How can I find out what the program file name is for a running process?
6 Answers
The following run from a shell will give you the command, its full path, and its invocation arguments all in the last column for all running programs:
ps -eF
This is the unix syntax, since you were not specific. There is also GNU and BSD syntaxes available in linux. man ps
to learn more.
Note that all of the above commands will only work some of the time. For example, here the output of "ps" shows the path to a program, but if you try to access that path you find that nothing is there:
$ ./myprogram &
$ rm myprogram
$ ps -fe | grep myprogram
lars 27294 29529 0 20:39 pts/1 00:00:00 ./myprogram
$ ls myprogram
ls: myprogram: No such file or directory
In fact, the value displayed by ps is entirely up to the whatever code launched the program. For example:
$ python -c "import os; os.execl('./myprogram', '/usr/sbin/sendmail')" &
myprogram: i am: 27914
$ ps -f -p 27914
UID PID PPID C STIME TTY TIME CMD
lars 27914 29529 0 20:44 pts/1 00:00:00 /usr/sbin/sendmail
So basically, you can't rely on the output of ps. You might be able to rely on /proc/PID/exe
, for example:
$ ls -l /proc/27914/exe
lrwxrwxrwx 1 lars lars 0 Dec 3 20:46 /proc/27914/exe -> /home/lars/tmp/myprogram
But even in this case the file may no longer exist.
-
larsks: +1 Nice information! Welcome to serverfault, hope to see more of your answers! Dec 4, 2009 at 2:14
How about something like this.
lsof -p pid | grep 'txt'
man lsof
-p s This option excludes or selects the listing of files for
the processes whose optional process IDentification (PID)

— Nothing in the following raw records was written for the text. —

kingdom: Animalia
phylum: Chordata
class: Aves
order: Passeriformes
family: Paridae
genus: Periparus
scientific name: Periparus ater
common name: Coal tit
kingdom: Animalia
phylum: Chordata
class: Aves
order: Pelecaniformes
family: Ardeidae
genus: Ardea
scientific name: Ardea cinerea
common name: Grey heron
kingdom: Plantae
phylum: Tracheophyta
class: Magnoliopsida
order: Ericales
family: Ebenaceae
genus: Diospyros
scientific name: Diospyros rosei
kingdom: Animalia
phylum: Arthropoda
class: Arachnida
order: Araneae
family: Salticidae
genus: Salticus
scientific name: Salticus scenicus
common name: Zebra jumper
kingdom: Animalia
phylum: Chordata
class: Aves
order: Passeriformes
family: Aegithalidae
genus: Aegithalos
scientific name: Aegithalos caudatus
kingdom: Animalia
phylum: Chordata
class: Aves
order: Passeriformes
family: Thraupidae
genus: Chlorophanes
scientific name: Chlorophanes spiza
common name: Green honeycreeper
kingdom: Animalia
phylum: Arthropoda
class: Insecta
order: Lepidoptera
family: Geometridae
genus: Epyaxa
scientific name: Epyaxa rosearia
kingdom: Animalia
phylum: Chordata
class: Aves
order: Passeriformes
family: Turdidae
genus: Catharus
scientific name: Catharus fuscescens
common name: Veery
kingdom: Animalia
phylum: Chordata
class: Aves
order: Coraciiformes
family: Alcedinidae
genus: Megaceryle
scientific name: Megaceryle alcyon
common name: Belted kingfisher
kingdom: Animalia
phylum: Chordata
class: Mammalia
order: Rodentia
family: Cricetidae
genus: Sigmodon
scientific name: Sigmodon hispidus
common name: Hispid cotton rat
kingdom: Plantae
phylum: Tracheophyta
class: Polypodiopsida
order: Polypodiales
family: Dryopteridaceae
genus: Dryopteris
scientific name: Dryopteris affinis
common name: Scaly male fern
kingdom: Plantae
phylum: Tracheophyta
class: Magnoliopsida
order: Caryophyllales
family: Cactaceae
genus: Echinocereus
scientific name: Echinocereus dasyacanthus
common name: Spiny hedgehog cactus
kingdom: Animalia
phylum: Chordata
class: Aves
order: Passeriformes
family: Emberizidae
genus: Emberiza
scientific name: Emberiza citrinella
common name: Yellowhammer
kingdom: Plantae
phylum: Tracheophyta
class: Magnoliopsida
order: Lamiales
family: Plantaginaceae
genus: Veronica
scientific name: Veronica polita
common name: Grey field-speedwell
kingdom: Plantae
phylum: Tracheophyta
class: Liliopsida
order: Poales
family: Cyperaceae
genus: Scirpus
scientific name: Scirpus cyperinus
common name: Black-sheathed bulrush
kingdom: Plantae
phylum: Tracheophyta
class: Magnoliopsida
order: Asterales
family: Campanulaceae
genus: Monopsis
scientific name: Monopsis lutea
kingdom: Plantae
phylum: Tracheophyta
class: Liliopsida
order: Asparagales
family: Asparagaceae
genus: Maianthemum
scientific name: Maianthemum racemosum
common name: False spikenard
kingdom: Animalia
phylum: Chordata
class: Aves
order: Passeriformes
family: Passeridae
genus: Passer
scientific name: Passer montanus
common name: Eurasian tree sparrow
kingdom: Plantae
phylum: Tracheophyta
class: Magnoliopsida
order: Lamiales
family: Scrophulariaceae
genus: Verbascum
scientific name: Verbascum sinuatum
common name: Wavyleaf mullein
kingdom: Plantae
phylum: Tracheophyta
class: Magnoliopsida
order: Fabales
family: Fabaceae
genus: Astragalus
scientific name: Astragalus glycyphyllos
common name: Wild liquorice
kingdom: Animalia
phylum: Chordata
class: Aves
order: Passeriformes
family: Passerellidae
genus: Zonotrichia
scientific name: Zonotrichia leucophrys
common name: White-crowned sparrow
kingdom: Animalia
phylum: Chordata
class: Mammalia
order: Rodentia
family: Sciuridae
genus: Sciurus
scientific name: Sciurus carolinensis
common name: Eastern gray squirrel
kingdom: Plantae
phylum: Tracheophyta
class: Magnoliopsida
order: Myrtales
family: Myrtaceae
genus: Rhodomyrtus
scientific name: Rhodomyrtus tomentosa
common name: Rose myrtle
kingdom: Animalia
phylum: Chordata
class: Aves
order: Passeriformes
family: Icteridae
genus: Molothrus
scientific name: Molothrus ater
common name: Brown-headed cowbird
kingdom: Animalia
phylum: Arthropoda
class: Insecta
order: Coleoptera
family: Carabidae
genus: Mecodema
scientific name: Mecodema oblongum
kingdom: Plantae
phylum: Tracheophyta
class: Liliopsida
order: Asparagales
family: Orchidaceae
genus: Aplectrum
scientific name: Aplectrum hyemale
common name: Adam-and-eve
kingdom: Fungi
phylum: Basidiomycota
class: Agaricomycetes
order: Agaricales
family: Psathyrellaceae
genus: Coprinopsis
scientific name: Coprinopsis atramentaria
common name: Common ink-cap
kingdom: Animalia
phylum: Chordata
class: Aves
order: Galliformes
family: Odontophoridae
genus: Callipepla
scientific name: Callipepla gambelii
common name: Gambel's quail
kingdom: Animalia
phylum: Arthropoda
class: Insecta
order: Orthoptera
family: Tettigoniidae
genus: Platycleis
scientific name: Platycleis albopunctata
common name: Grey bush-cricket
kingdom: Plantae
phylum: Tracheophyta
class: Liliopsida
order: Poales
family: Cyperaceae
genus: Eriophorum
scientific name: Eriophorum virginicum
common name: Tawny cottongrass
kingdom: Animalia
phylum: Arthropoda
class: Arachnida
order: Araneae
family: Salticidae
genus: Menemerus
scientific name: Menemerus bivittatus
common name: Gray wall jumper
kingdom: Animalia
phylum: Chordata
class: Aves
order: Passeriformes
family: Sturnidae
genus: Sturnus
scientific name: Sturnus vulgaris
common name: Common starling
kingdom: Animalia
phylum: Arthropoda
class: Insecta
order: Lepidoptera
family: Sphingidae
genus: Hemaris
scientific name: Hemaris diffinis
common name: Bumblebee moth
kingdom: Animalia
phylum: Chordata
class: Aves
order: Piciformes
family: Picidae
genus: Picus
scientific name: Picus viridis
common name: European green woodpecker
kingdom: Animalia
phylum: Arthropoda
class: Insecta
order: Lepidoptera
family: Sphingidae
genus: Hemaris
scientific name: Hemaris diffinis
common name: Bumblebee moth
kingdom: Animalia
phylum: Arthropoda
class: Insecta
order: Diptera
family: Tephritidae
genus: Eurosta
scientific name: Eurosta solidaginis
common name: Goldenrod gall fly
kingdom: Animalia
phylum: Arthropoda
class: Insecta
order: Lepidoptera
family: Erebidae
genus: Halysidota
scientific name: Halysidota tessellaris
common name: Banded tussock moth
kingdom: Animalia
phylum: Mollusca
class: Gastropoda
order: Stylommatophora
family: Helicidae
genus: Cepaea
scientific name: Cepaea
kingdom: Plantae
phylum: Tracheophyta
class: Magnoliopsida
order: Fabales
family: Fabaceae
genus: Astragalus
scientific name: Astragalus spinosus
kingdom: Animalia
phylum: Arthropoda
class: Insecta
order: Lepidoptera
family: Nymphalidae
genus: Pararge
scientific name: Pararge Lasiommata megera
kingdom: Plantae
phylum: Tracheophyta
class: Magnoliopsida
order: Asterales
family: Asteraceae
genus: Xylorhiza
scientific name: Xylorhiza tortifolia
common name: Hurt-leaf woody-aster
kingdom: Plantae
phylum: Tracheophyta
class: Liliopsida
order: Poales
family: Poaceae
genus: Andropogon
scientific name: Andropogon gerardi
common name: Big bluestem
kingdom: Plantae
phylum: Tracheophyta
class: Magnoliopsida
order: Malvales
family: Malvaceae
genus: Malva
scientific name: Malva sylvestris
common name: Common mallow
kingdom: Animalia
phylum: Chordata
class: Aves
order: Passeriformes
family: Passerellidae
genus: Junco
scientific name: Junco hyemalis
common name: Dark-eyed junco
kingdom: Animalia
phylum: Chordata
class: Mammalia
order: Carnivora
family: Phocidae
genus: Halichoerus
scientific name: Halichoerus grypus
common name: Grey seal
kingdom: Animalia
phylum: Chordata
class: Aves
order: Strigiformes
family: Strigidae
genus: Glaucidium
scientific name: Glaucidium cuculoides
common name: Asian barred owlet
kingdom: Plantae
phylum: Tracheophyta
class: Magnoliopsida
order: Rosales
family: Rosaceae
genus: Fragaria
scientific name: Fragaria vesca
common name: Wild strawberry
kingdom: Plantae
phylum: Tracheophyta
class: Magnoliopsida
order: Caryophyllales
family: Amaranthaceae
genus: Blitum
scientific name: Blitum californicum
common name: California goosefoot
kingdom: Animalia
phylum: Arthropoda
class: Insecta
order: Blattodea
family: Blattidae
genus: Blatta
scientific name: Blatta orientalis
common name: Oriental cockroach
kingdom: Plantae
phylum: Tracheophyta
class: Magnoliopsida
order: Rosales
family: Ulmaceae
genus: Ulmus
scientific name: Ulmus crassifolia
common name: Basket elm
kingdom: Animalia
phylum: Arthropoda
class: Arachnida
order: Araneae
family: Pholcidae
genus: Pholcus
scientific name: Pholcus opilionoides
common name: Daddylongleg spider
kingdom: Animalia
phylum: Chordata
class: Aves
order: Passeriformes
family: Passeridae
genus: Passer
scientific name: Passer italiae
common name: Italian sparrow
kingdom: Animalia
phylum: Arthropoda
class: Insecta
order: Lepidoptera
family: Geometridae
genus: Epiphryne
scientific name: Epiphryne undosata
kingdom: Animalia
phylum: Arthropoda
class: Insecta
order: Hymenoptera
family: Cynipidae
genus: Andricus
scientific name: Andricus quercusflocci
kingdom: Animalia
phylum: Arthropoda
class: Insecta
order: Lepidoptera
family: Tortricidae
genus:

numbers are in the comma-separated set
...
FD is the File Descriptor number of the file or:
txt program text (code and data);
if your programs reside deeply in a /usr/local/program/bin filesystem tree it is possible on a limited terminal not to see the full path and program.
you can use:
ps -auxww
to see the full unlimited command line which belongs to all the processes.
Out of the ps manpage:
w Wide output. Use this option twice for unlimited width.
On Linux it's very simple:
$ cat /proc/4670/cmdline
kdeinit4: plasma-desktop [kdeinit]
Don't parse anything until you're sure there's no other way.